::: Testo da analizzare :::

18 luglio 2008

Gli anni di maialitudine




Bankitalia vede nero. Precipitano i consumi. Le borse vanno a picco.
Ah… un bel respiro profondo. Che soddisfazione. Talvolta le notizie sono ottime. Raramente a dir la verità. Ma quelle poche volte si gode davvero. Del resto è la qualità che conta non la quantità. Guardo fuori le colline verdi e il sole alto, solitario in un cielo azzurro nitidissimo.
La maialitudine sta terminando. Checché se ne dica sta terminando.
L’involuzione ferocemente, e stavolta davvero darwiniana, dalla società pressoché preindustriale dell’anteguerra, dove tutti si era contadini, persone semplici, che allevavamo animali tra cui anche maiali e ci autoproducevamo una buon parte di quello che ci serviva, alla società postindustriale dove tutti siamo diventati dei maiali d’allevamento, incubati dal sistema sin dall’infanzia, incapaci di ogni abilità manuale, grassi, lussuriosi oltremisura, degenerati, privi di umanità, pronti a sbranarci l’uno con l’altro per l’ultimo modello di cellulare o per un last minute plastificato alle Mauritius, questa involuzione dicevo, sta finalmente esaurendo la sua carica, proprio come la mia sveglia a molla quando suona al mattino e lentamente si zittisce scampanellando sempre più fiocamente. Ma nonostante la sveglia tutti continuano a dormire…
Eppure sta terminando. I segnali sono talmente chiari da essere più che altro dolorosi.
Uno sugli altri la totale frantumazione dei tempi, ingestibile ormai per la maggior parte di tutti noi. La risorsa più scarsa non è il petrolio. No. È il tempo. La guerra ci sarà non per il petrolio o per il gas (che del resto c’è già). No. Ma per una manciata di secondi di libertà. E sarà cruentissima. Lo è già.

::: Dati da elaborare :::

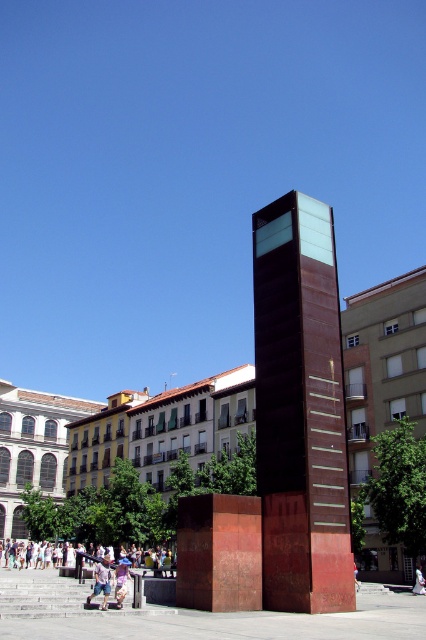
Between rustic metal tower at center and light blue denim jeans at lower center, which one appears on the left side from the viewer's perspective?

Positioned to the left is light blue denim jeans at lower center.

Is the position of rustic metal tower at center more distant than that of light blue denim jeans at lower center?

No, it is in front of light blue denim jeans at lower center.

Is point (293, 397) more distant than point (98, 563)?

No, (293, 397) is closer to viewer.

Locate an element on the screen. rustic metal tower at center is located at coordinates (299, 410).

Who is more forward, (106, 596) or (117, 596)?

Point (106, 596) is in front.

Is light blue denim jeans at lower center taller than light purple cotton dress at lower center?

Incorrect, light blue denim jeans at lower center's height is not larger of light purple cotton dress at lower center's.

Is point (109, 573) behind point (129, 560)?

That is False.

Find the location of a particular element. light blue denim jeans at lower center is located at coordinates point(101,580).

Does rustic metal tower at center appear on the right side of light purple cotton dress at lower center?

Correct, you'll find rustic metal tower at center to the right of light purple cotton dress at lower center.

Where is `rustic metal tower at center`? The width and height of the screenshot is (426, 640). rustic metal tower at center is located at coordinates (299, 410).

I want to click on rustic metal tower at center, so click(x=299, y=410).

:::

# Compiti richiesti:
1. Riformula come elenco puntato il paragrafo del testo che comincia con «Uno sugli altri la totale frantumazione», conservandone i fatti principali.
2. Restituisci senza alcuna modifica le righe dei dati comprese tra quella che contiene "Is light blue denim jeans at lower center taller" e quella che contiene "Find the location", estremi inclusi.
Il testo e le righe dei dati costituiscono materiali distinti e indipendenti.

# Soluzioni dell'esercizio:
1.
- Il segnale principale è la totale frantumazione dei tempi, ormai ingestibile per la maggior parte di noi.
- La risorsa più scarsa non è il petrolio, ma il tempo.
- La guerra non sarà per il petrolio o per il gas, dato che quella c'è già, ma per una manciata di secondi di libertà.
- Sarà una guerra cruentissima, e lo è già.

2.
Is light blue denim jeans at lower center taller than light purple cotton dress at lower center?

Incorrect, light blue denim jeans at lower center's height is not larger of light purple cotton dress at lower center's.

Is point (109, 573) behind point (129, 560)?

That is False.

Find the location of a particular element. light blue denim jeans at lower center is located at coordinates point(101,580).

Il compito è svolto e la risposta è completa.